Does Biodynamics Improve Quality? - The Josephine Porter Institute

Does Biodynamics Improve Quality?

When applied correctly, the use of the biodynamic preparations has been shown to improve nutrient density of crops, storage life, pest and disease resistance, and even flavor. But, as Rudolf Steiner himself emphasized, biodynamics is something to add to common sense farming, not something that replaces everything altogether. You must continue to balance your soil pH even if it's just wood ash (Steiner remarks that potassium salts and calcium are not provided for in the balance we need them by nature) and you must supply some form of compost, ideally from materials made on your farm, especially from well-composted ruminant manures.

In Ed Yong's book, I Contain Multitudes: The Microbes Within Us and a Grander View of Life, he describes how human beings (and rats) can live with a sterile gut -- we aren't particularly healthy that way, but we can scrape by. But in the case of ruminants, they die within a few weeks if their guts are sterile. Why? Because cows don't primarily live off the food they eat but rather off the byproducts of fermentation in their gut. Cows culture microbes that produce a superabundance of vitamins as their excrement! This is part of why cow urine is treated like a multivitamin in India - it is absolutely loaded with nutrients. 
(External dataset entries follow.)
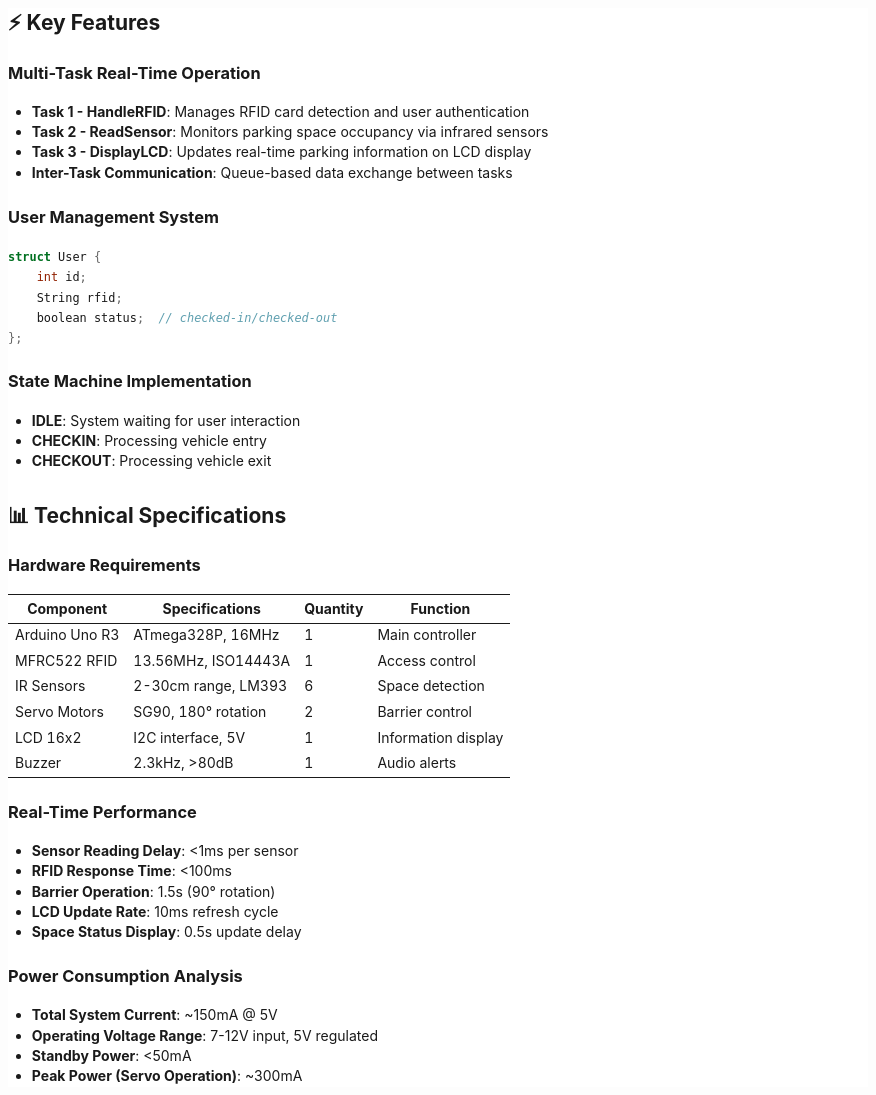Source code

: ## ⚡ Key Features

### Multi-Task Real-Time Operation
- **Task 1 - HandleRFID**: Manages RFID card detection and user authentication
- **Task 2 - ReadSensor**: Monitors parking space occupancy via infrared sensors
- **Task 3 - DisplayLCD**: Updates real-time parking information on LCD display
- **Inter-Task Communication**: Queue-based data exchange between tasks

### User Management System
```cpp
struct User {
    int id;
    String rfid;
    boolean status;  // checked-in/checked-out
};
```

### State Machine Implementation
- **IDLE**: System waiting for user interaction
- **CHECKIN**: Processing vehicle entry
- **CHECKOUT**: Processing vehicle exit

## 📊 Technical Specifications

### Hardware Requirements
| Component | Specifications | Quantity | Function |
|-----------|---------------|----------|----------|
| Arduino Uno R3 | ATmega328P, 16MHz | 1 | Main controller |
| MFRC522 RFID | 13.56MHz, ISO14443A | 1 | Access control |
| IR Sensors | 2-30cm range, LM393 | 6 | Space detection |
| Servo Motors | SG90, 180° rotation | 2 | Barrier control |
| LCD 16x2 | I2C interface, 5V | 1 | Information display |
| Buzzer | 2.3kHz, >80dB | 1 | Audio alerts |

### Real-Time Performance
- **Sensor Reading Delay**: <1ms per sensor
- **RFID Response Time**: <100ms
- **Barrier Operation**: 1.5s (90° rotation)
- **LCD Update Rate**: 10ms refresh cycle
- **Space Status Display**: 0.5s update delay

### Power Consumption Analysis
- **Total System Current**: ~150mA @ 5V
- **Operating Voltage Range**: 7-12V input, 5V regulated
- **Standby Power**: <50mA
- **Peak Power (Servo Operation)**: ~300mA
In biodynamics, we base our fertility on the inner working of the cow. We want our soil to behave like a cow who can take poor grass, ferment it, and produce a superabundance of vitamins for the surrounding life. That is precisely what we want in our soil, so we always begin with 500 horn manure. 

Never losing sight of common sense farming, biodynamics is an addition, not a subtraction, to what you're already doing right.